* _MATERIAL PROVIDED_
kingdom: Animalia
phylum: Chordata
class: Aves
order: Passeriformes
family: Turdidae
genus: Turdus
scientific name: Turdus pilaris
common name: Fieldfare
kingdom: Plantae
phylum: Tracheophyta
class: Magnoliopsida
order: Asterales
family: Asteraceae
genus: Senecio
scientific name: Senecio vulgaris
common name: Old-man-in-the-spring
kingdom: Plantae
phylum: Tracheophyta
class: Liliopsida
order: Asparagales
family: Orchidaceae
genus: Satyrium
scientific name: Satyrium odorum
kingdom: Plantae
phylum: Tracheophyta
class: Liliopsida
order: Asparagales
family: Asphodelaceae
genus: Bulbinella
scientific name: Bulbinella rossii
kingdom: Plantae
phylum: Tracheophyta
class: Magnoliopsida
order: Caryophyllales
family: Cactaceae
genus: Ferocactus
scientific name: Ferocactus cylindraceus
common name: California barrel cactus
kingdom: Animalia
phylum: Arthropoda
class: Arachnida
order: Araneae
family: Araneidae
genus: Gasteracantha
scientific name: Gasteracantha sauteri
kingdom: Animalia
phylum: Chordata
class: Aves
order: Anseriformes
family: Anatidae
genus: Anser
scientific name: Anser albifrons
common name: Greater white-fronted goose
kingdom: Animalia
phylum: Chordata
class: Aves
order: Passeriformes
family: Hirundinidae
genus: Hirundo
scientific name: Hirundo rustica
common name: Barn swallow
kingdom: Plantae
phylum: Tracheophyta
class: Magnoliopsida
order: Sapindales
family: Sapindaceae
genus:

* _GIVEN PROBLEM_
Write out, word for word, the part of the listing above that opens with the line containing "order: Caryophyllales" and runs through the end of the listing.

* _FINISHED ANSWER_
order: Caryophyllales
family: Cactaceae
genus: Ferocactus
scientific name: Ferocactus cylindraceus
common name: California barrel cactus
kingdom: Animalia
phylum: Arthropoda
class: Arachnida
order: Araneae
family: Araneidae
genus: Gasteracantha
scientific name: Gasteracantha sauteri
kingdom: Animalia
phylum: Chordata
class: Aves
order: Anseriformes
family: Anatidae
genus: Anser
scientific name: Anser albifrons
common name: Greater white-fronted goose
kingdom: Animalia
phylum: Chordata
class: Aves
order: Passeriformes
family: Hirundinidae
genus: Hirundo
scientific name: Hirundo rustica
common name: Barn swallow
kingdom: Plantae
phylum: Tracheophyta
class: Magnoliopsida
order: Sapindales
family: Sapindaceae
genus:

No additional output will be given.